Each of Emory's 20 ICU suites is approximately 345 square feet—almost double the size of a typical hospital room, says Ray Quintero, RN, department director of the neuroscience critical care unit. Most of the equipment needed by ICU patients has been moved from the wall to a unit mounted on the ceiling, allowing staff members to have all equipment at arm's reach and opening up space around the patient's bed.
"When we have a crisis, we have no trouble reaching the patient," Quintero says. "A traditional room blocks you from moving freely around a patient's bed, but with the ceiling manager, that doesn't happen."
Each room is also equipped with a computer station that gives caregivers access to patient records in the room, so nurses aren't running back and forth between the nurses' station and patient's room to find medical information.
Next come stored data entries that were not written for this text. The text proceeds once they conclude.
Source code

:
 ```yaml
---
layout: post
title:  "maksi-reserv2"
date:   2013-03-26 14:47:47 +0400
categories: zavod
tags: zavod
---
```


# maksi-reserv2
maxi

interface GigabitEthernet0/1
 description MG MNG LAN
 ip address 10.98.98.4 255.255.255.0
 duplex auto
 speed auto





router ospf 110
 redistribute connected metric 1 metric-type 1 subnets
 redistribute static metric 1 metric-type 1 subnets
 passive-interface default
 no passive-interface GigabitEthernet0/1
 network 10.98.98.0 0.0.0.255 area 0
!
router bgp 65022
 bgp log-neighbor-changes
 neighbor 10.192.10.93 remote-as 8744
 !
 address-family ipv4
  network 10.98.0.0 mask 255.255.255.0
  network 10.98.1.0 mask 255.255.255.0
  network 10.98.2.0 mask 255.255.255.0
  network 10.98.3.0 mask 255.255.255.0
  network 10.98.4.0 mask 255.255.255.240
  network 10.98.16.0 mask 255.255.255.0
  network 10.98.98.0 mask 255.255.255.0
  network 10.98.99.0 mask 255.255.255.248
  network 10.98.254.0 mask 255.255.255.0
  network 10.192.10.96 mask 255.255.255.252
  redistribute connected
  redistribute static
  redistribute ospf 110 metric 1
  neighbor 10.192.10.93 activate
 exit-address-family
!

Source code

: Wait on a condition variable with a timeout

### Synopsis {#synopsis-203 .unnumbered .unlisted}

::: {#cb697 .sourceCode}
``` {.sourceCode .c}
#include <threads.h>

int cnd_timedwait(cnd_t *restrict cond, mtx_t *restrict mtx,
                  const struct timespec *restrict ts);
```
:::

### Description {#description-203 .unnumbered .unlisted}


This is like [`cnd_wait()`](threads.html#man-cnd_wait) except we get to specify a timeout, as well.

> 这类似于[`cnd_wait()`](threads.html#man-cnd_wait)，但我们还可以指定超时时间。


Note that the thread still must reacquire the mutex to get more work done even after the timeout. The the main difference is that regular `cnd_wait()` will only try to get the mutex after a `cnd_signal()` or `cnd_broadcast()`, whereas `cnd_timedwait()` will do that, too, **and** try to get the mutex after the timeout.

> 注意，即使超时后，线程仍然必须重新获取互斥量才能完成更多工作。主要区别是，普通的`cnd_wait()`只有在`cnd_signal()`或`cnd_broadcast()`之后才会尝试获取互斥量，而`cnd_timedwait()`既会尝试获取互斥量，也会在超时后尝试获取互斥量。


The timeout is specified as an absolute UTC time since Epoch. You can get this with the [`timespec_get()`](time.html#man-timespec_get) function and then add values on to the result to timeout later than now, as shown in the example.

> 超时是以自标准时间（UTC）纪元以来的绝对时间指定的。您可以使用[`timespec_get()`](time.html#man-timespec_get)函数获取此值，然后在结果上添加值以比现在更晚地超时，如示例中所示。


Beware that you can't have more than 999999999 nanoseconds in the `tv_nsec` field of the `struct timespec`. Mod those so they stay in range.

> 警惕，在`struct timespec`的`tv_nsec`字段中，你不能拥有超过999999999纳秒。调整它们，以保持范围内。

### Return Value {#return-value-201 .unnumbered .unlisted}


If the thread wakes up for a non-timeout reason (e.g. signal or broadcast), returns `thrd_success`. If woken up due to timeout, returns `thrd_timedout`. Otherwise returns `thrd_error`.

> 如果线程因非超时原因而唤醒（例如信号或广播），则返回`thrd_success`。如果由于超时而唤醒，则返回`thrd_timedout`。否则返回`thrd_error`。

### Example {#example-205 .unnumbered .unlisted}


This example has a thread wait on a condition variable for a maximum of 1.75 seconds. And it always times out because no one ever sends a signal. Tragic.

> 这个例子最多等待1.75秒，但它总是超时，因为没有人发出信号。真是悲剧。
"We wanted our nurses to be able to access information and deliver care wherever they were. We wanted to provide everything they needed at the bedside or immediately outside the room," says Samuels.
In the 15 months since the ICU opened, early numbers show better patient outcomes and high rates of patient satisfaction. Nurses also report feeling more fulfilled with their work. Samuels says the two are related.
"Nurses form the bedrock of patient care," Samuels says. "They're the ones who are at the patients' bedside 24-7. You've heard the saying, ‘A happy wife is a happy life?' Well, a satisfied nurse makes for a happy patient and family."
Evidence-based design allows Emory's nurses to spend less time running from supply closet to supply closet looking for the equipment they need, Quintero says. This means they are less stressed and able to spend more time caring for patients. And the more time they spend with patients, the more likely they are to notice a change in a patient's condition or an early sign of infection.
Of course, not every hospital can afford to build a brand new ICU, but D. Kirk Hamilton, FAIA, FACHA, associate professor of architecture at Texas A&M University in College Station, says changes don't have to be dramatic to bring change.
"Little things can be tremendous," Hamilton says, adding that whether it's a well-stocked cart of supplies in each patient's room or supply closets moved to more centralized locations, reorganization can help make quality care more attainable.
"If there's a crisis and you can't find whatever it is you need, it's a safety issue," Hamilton says. "If things aren't consistently located where they belong, it's not good practice."
There's evidence to support that a "noninstitutional" hospital environment can also do wonders to relieve staff stress and put the patient in a more healing state of mind, he says. Several years ago, he walked into a unit of a hospital that had been recently renovated and included plants, wood trim, soothing paint colors, and non-institutional furniture.
"They were items that were relatively trivial in terms of cost changes to the physical facility, yet they were profound in terms of the message they sent to those who observed them," he says.